Ma la beffa c'è. Perché, proprio il mancato riconoscimento della cittadinanza in base al principio dello ius soli, mette a rischio la permanenza di questi ragazzi in Italia se, al compimento della maggiore età, non saranno forniti di un permesso proprio per lavoro o studio.

Tutti questi ragazzi hanno in tasca già un foglio di via verso un paese di origine che neanche conoscono, in molto casi. Ragazzi senza voce e rappresentanza.

Ecco perché, nonostante la chiusura del Governo e del Parlamento, l'intuizione dell'Anolf e della Cisl di creare spazi di visibilità ha portato in pochi mesi migliaia di giovani ad aderire al progetto delle seconde generazioni in tante province italiane.

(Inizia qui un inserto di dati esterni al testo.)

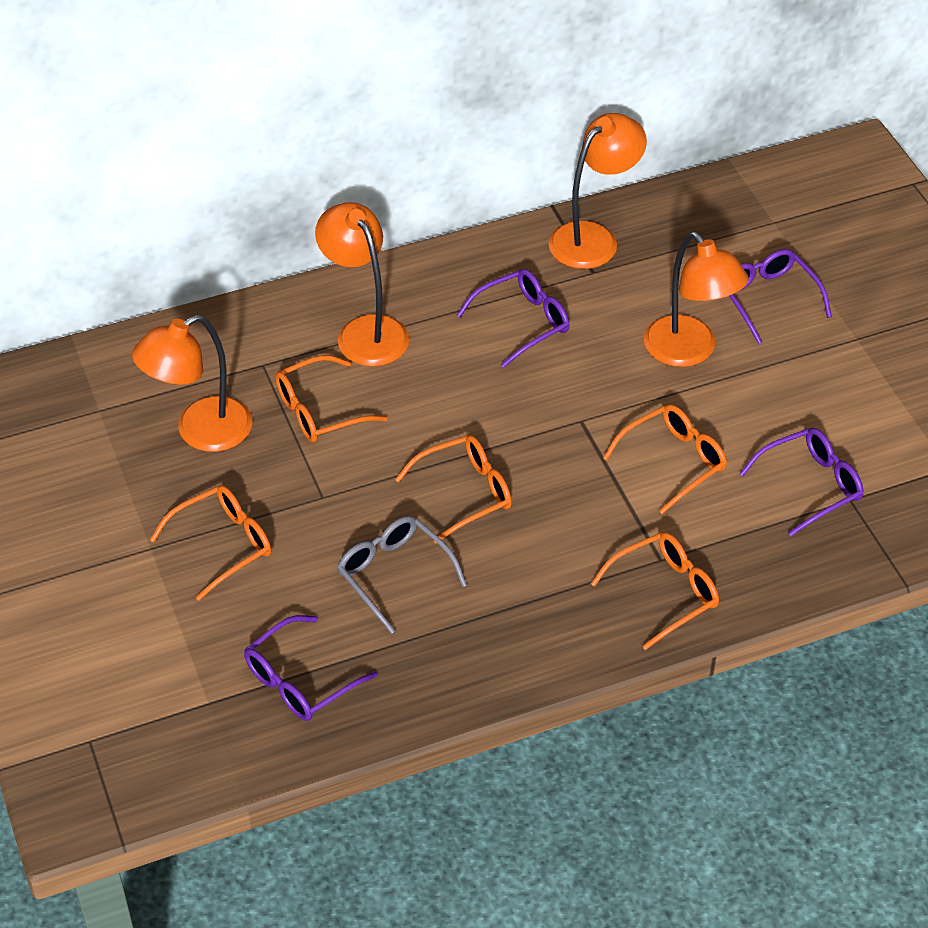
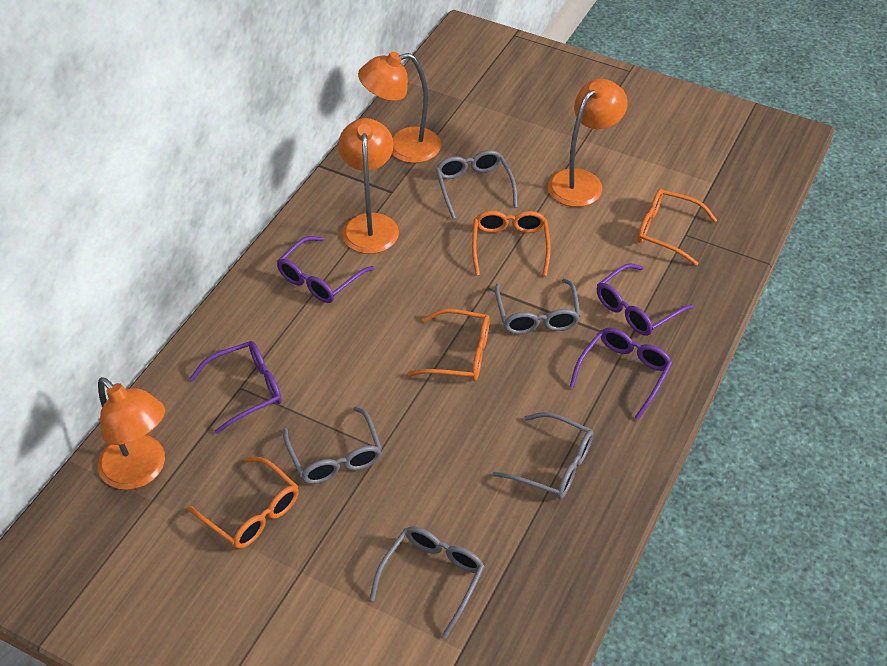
grey glasses: [337,516,467,634] = 1 -> [283,406,382,484] [369,526,485,638] [435,150,518,220] [492,412,593,499] [495,278,580,334] = 5
orange glasses: [150,485,271,601] [275,355,388,442] [395,435,512,544] [591,532,719,650] [603,404,727,514] = 5 -> [188,457,299,549] [407,309,490,381] [472,211,551,276] [637,189,717,266] = 4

"E' ora di dire basta e farci vedere" - ha detto Yolanda, peruviana - "abbiamo studiato qui ma non ci fanno entrare nel mercato del lavoro, congelano le nostre energie e i nostri progetti".

Si unisce al coro Yosr, tunisina iscritta a giurisprudenza: "Questi per me sono giorni tristi, il mio paese di origine vive ore di angoscia e violenza. ma ci tenevo a essere qui perché sono italiana e questa per la cittadinanza è la mia battaglia. L'Italia accolga la nostra richiesta".

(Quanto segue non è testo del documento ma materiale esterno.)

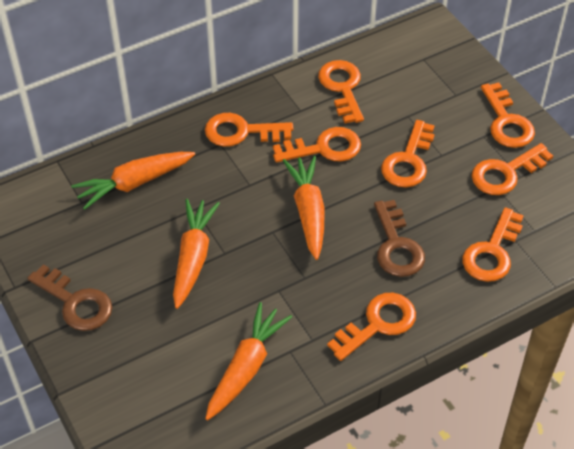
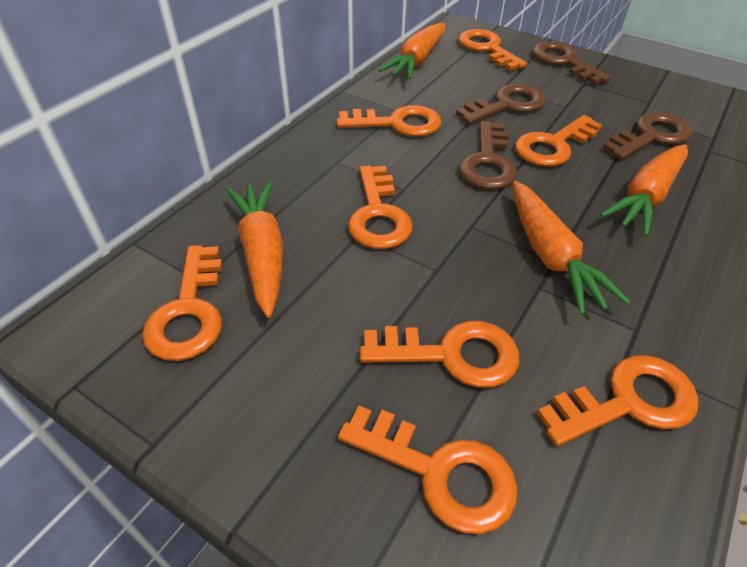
brown key: [28,264,112,331] [374,200,425,277] = 2 -> [456,84,545,124] [459,121,517,189] [532,41,611,85] [603,112,692,160] = 4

La mobilitazione continuerà sul territorio.

“Non ci fermeremo e arriveremo al nostro obiettivo" – aggiunge Oussaifi - "sensibilizzando la società e le istituzioni per un Italia giusta ed equa". Giusta con i suoi figli. Come Khalid, marocchino di Prato e da undici anni in Italia. "Volevo partecipare a un concorso per manutentore tecnico alle ferrovie dello stato. Mi sono illuso perché quando mi sono presentato al concorso mi hanno detto che era riservato ai soli cittadini italiani. E, allora io non sono italiano?"

Diceva qualcuno che un Paese è di chi lo ama e lo abita. Ma l'Italia si comporta come una riserva indiana che non più alcun senso culturale, giuridico e costituzionale. L'immigrazione viene usata per consolidare il consenso della paura  ma non bisogna lasciarci condizionare.

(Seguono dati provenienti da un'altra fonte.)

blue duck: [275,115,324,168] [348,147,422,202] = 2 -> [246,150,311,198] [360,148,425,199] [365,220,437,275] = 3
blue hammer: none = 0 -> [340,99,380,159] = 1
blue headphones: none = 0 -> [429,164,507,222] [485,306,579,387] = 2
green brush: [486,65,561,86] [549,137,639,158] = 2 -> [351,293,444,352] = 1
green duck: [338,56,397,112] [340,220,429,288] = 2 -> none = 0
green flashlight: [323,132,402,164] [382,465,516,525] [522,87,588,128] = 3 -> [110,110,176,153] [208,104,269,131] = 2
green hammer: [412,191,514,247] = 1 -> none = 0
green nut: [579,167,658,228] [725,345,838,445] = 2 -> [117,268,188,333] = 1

“La sfida che pongono i giovani va ben oltre il riconoscimento di cittadinanza" – ha spiegato il segretario confederale della Cisl, Maurizio Petriccioli, alla presentazione della fase due della Campagna per la cittadinanza - "E' una richiesta che sottende la necessità di un nuovo modello di comunità e di economia sul territorio che mette al centro le persone, politiche di inclusione e produzioni industriali sostenibili”.

Nel 2011, cade il 150° anniversario dell'Unità d'Italia ed è pertanto una buona occasione per riflettere sul processo avviato nel 1861 e tuttora in corso. Riconoscere ai giovani figli d'immigrati nati o cresciuti nel nostro Paese il diritto ad essere italiani non solo di fatto, come già avviene, ma anche formalmente significa capire che il processo di unificazione nazionale oggi continua aggregando non più, nuovi territori, bensì nuovi cittadini.

A scuola, nella società, nel mercato del lavoro.